The identification and characterization of the MIH receptor would constitute a significant contribution to the field of invertebrate endocrinology.

“That’s the basic science and a key to answering the question of how growth and development are regulated in this group of organisms with so much ecological and economical importance,” Watson says.

Applied economics
The study is part of a two-year grant funded by the Mississippi-Alabama Sea Grant Consortium and a pilot grant from the Center for Biophysical Sciences and Engineering at UAB. Watson and his colleagues Teruaki Nakatsuji, Junying Zheng and current graduate students Hsiang-Yin Chen and Anna Pendleton are in year two of their research.

The applied science here is intervention by researchers to block the receptor that prevents molting.
Conceivably, then the growth of the animals could be controlled, and this could create jobs and stimulate local economies through private aquaculture or farming operations across every state touching the ocean — from Texas to Maryland, Watson says.

“It probably would have to take place in an aquaculture setting because it would be difficult to control in the wild,” Watson says. “Once they molt in the wild they are very vulnerable to predators because their shell is so soft.”

How would it work?
Watson says they will either need to develop an injection or food pellet that could be used to induce the molting process.

“Ideally, I think we’d like to work out a system in which the inducer is put in a food pellet and we could just feed it to them,” Watson says. “That’s a goal down the line.
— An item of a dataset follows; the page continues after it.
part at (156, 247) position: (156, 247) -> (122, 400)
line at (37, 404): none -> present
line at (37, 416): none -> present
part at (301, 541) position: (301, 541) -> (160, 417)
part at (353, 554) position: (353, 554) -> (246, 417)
Right now we think we have the receptor, and we’ve developed a receptor blocker. We’re at a stage where we can test that. If it works, then we’ll worry about delivery.”

That process would be easier, more lucrative and less time-consuming for the producers of blue crabs than their current arrangement.

“The way soft-shell blue crabs are collected now is very labor-intensive, and it’s usually mom-and-pop organizations trying to do it,” Watson says. “They collect the crabs when they are ready to molt and then watch them every couple of hours 24 hours a day to see if the crab is molting. If we can control the molting, things can be timed in a much more manageable way. You could induce the molting and come back a specific period of time later and have soft-shelled crabs.”
Watson says watching a crab undergo the molting process is a remarkable sight.

“When you see it, I don’t know how you cannot be impressed,” he says. “It’s astounding that a complete new animal crawls out of that exoskeleton — and it’s much bigger. The new exoskeleton, once hardened, can accommodate additional growth of soft-tissues like muscles and internal organs. The process of molting is a sight to behold.”